**Work to be completed**: Render the items below as a two-column CSV with the headers input and output, one row per item. Put each item's text under input and its answer under output, each in a single quoted field with line breaks replaced by spaces, and leave the pictures out.

>> start

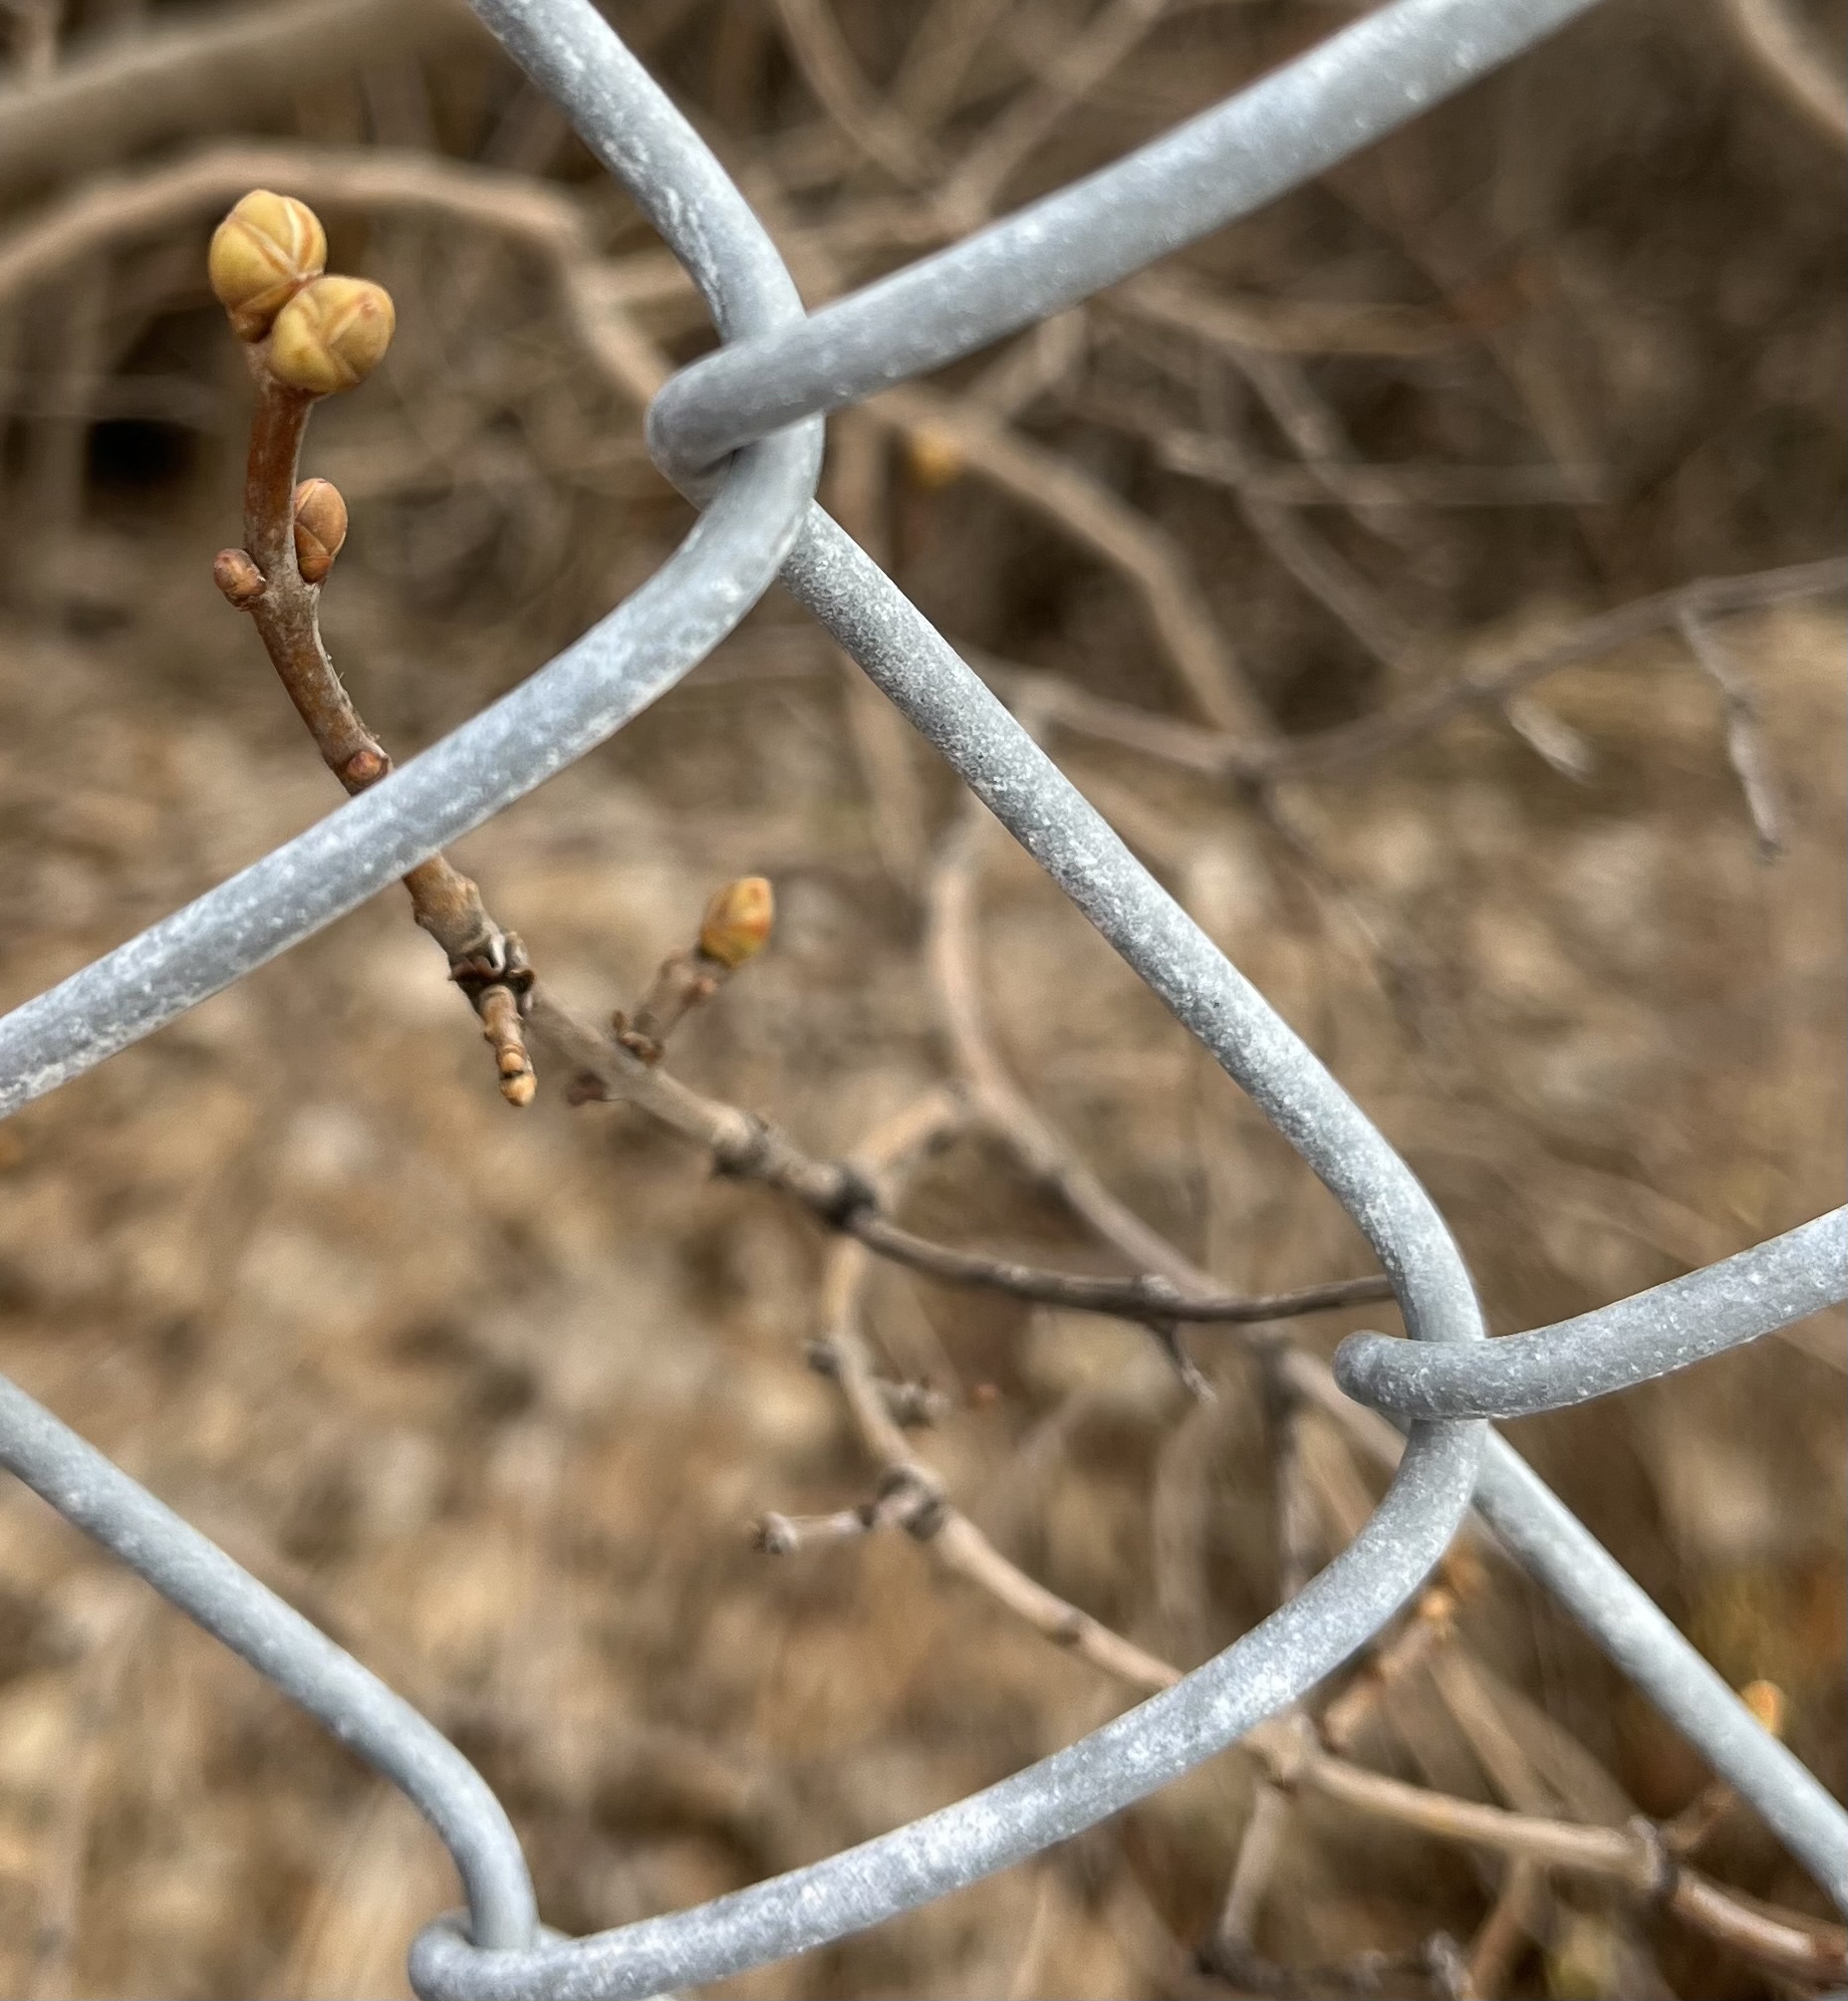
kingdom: Plantae
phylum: Tracheophyta
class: Magnoliopsida
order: Lamiales
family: Oleaceae
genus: Syringa
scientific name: Syringa vulgaris
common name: Common lilac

>> end

**Correct answer**:
input,output
"kingdom:","Plantae"
"phylum:","Tracheophyta"
"class:","Magnoliopsida"
"order:","Lamiales"
"family:","Oleaceae"
"genus:","Syringa"
"scientific name:","Syringa vulgaris"
"common name:","Common lilac"